> [EXERCISE DESCRIPTION] Only the lines from the one containing "Log in to the" through the end of the data belong in the answer; reproduce them exactly.

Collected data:
------------------------

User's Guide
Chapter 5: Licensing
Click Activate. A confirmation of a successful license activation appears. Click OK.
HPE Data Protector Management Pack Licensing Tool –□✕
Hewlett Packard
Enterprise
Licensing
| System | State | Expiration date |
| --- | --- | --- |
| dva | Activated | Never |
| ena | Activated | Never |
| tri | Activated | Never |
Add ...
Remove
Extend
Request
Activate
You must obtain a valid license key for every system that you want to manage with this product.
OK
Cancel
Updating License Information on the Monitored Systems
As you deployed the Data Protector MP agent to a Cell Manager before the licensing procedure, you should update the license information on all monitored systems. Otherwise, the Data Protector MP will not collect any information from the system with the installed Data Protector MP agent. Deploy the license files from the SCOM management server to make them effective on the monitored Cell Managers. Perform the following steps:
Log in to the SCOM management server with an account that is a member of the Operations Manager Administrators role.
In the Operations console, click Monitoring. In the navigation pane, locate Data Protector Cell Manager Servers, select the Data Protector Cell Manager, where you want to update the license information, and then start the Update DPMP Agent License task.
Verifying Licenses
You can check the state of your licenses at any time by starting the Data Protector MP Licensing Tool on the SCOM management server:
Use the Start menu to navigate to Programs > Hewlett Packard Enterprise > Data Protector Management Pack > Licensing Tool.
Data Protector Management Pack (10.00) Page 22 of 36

------------------------

> [RESULT]
Log in to the SCOM management server with an account that is a member of the Operations Manager Administrators role.
In the Operations console, click Monitoring. In the navigation pane, locate Data Protector Cell Manager Servers, select the Data Protector Cell Manager, where you want to update the license information, and then start the Update DPMP Agent License task.
Verifying Licenses
You can check the state of your licenses at any time by starting the Data Protector MP Licensing Tool on the SCOM management server:
Use the Start menu to navigate to Programs > Hewlett Packard Enterprise > Data Protector Management Pack > Licensing Tool.
Data Protector Management Pack (10.00) Page 22 of 36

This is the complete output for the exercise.